Of course, Reagan’s party was clobbered in the 1982 and 1986 midterms anyway. It’s what happens.
A final point: Austerity policies championed by Republicans, and carried out largely against Obama’s preferences, slowed the recovery — and hurt the Democrats in 2012 and 2014.
That’s all exactly right. Or to put it another way, there’s no evidence that Obamacare impacted the 2014 elections because Republicans themselves, unlike in 2010 or 2012, largely ignored the law in their campaign rhetoric.
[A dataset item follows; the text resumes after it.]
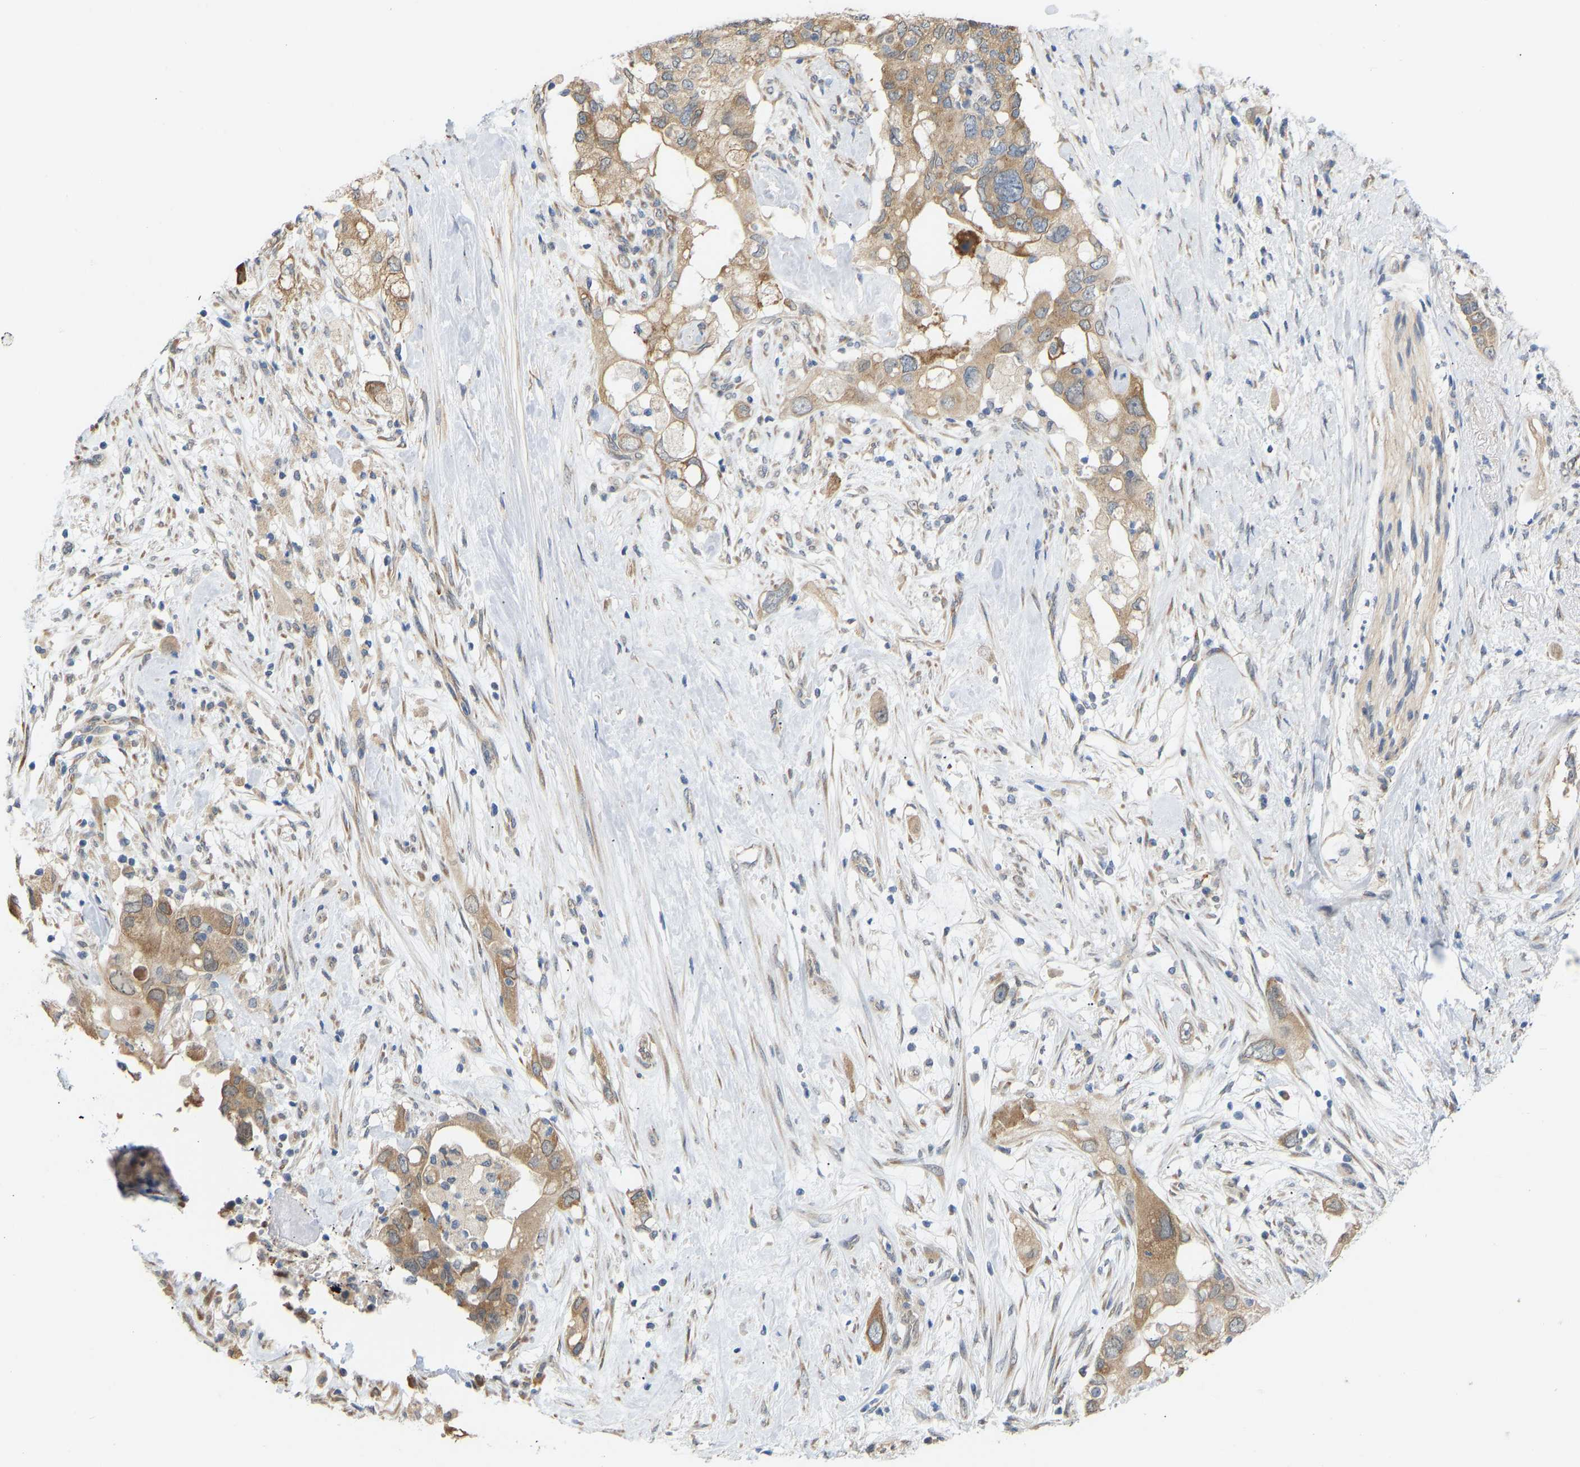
{"staining": {"intensity": "moderate", "quantity": ">75%", "location": "cytoplasmic/membranous"}, "tissue": "pancreatic cancer", "cell_type": "Tumor cells", "image_type": "cancer", "snomed": [{"axis": "morphology", "description": "Adenocarcinoma, NOS"}, {"axis": "topography", "description": "Pancreas"}], "caption": "The histopathology image reveals staining of adenocarcinoma (pancreatic), revealing moderate cytoplasmic/membranous protein expression (brown color) within tumor cells.", "gene": "BEND3", "patient": {"sex": "female", "age": 56}}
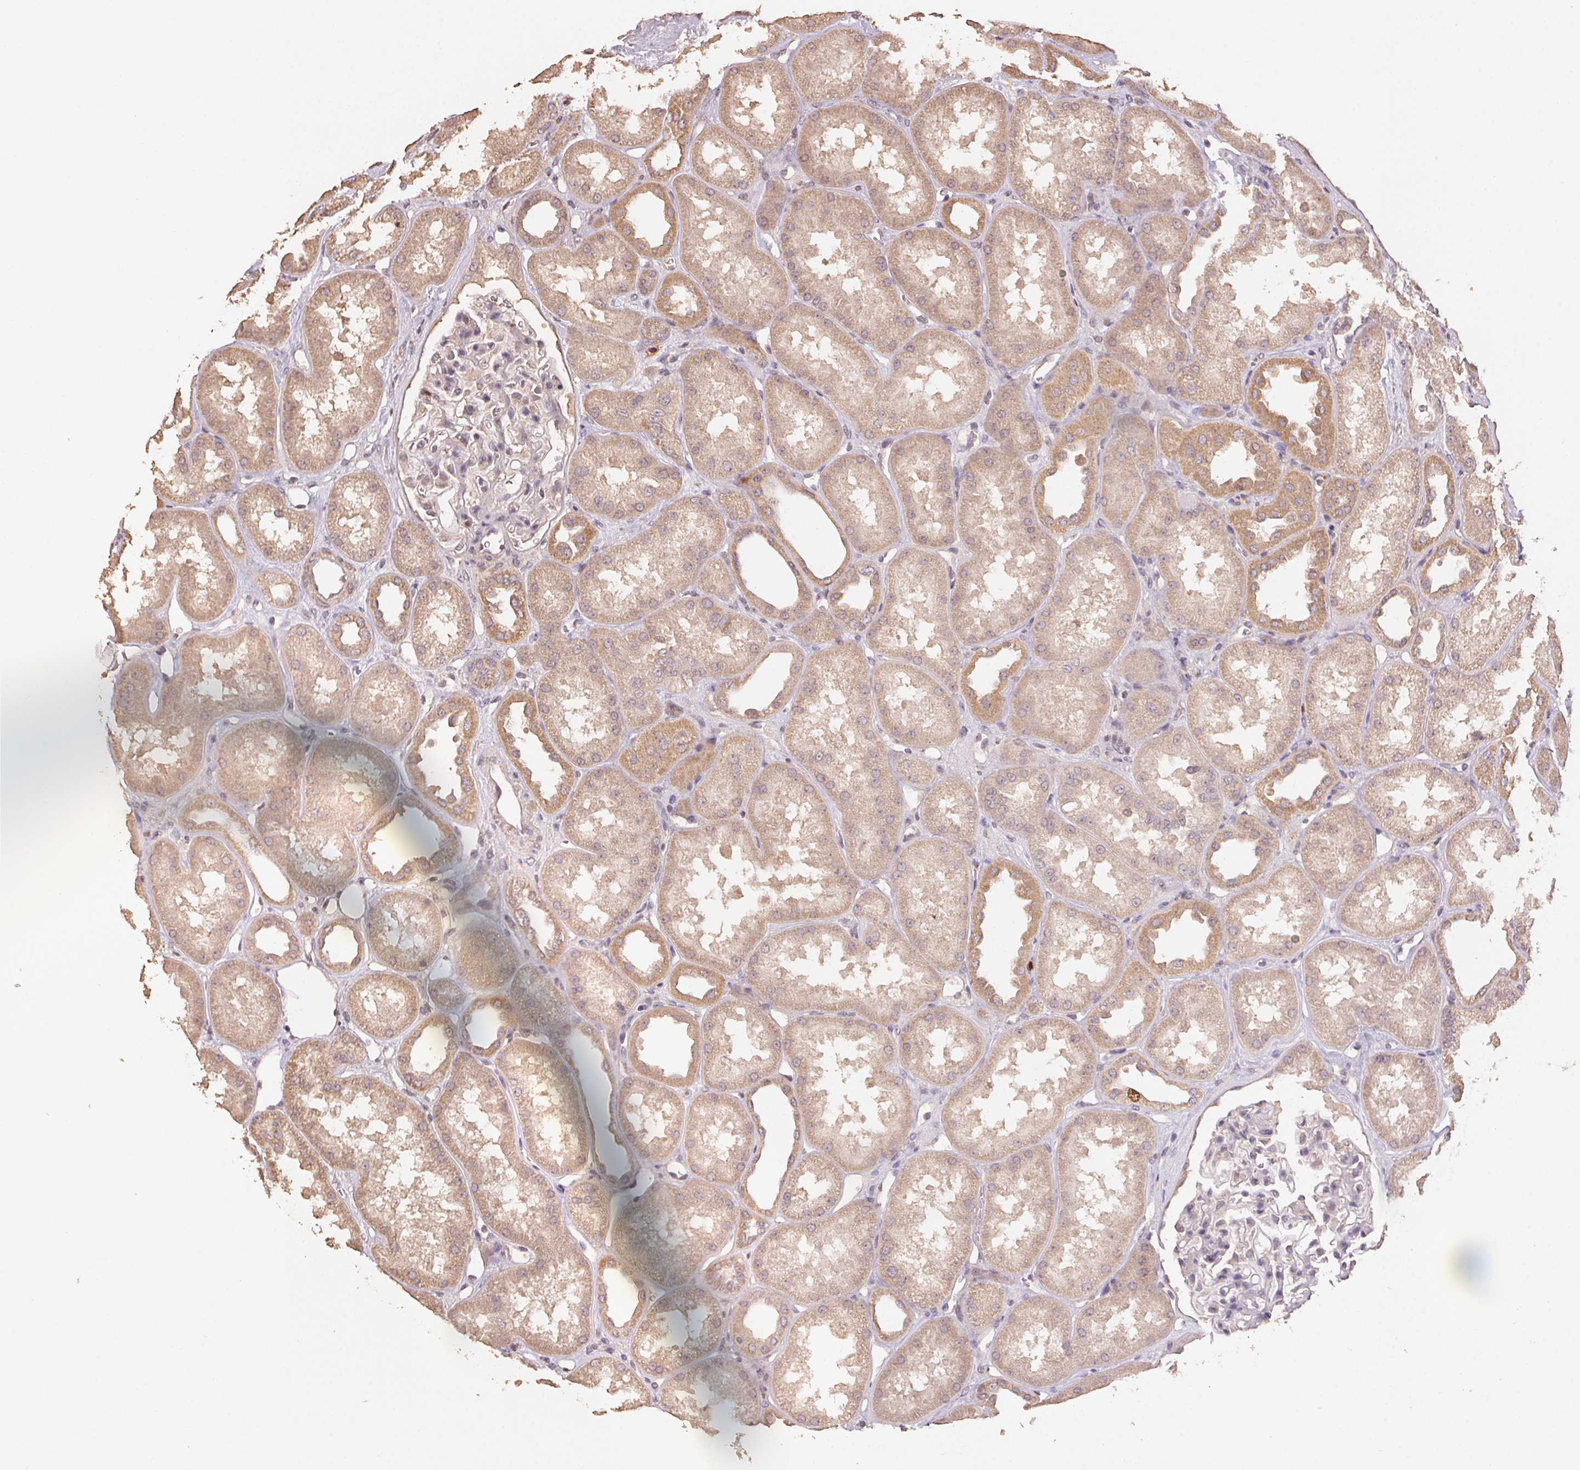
{"staining": {"intensity": "negative", "quantity": "none", "location": "none"}, "tissue": "kidney", "cell_type": "Cells in glomeruli", "image_type": "normal", "snomed": [{"axis": "morphology", "description": "Normal tissue, NOS"}, {"axis": "topography", "description": "Kidney"}], "caption": "DAB immunohistochemical staining of benign kidney reveals no significant positivity in cells in glomeruli.", "gene": "CENPF", "patient": {"sex": "male", "age": 61}}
The common response to these sorts of argument is that the term “Obamacare” tends to poll badly, which is true. The problem with this argument is that there’s absolutely no evidence that significant chunks of the American electorate are actually motivated by hatred of one specific law as opposed to being motivated by things like partisan affinity or the tendency of the electorate to vote against the President’s party in midterm elections. Instead the causal effect probably goes in the opposite direction. That is to say Republican political leaders talk about why they don’t like Obamacare and so Republican voters take their cues from them and respond to pollsters by telling them that they don’t like Obamacare.
We saw the same type of phenomenon back when lots of Americans kept claiming in polls for years that Saddam Hussein was behind 9/11 even after that claim had been totally debunked. Those folks were probably just following partisan cues left over from the Bush Administrations rush to war.
Our modern understanding of statistics and how random samples can be used to represent populations as a whole allows us to be able to do some pretty cool things. It wouldn’t be hard at all to figure how computer ownership differs in different groups in Mississippi according to annual income, race, and geographic location via a pretty basic telephone survey. But the fact that we can do that doesn’t necessarily give us any greater insight into why voters do what they do.
The reality is that the vast majority of last week’s election results are explainable via historic trends like which party is in the White House and Presidential approval. Health care policy had very little to do with it, and an alternative scenario where Obama did nothing on health care back in 2009 and 2010 would probably have resulted in very similar outcomes last week (assuming that alternate Obama won reelection)
If that had happened though, pundits surely would be writing articles about how things would have been so much better for the Democrats if only Obama hadn’t been a coward and followed through with his promises on health care all those years back.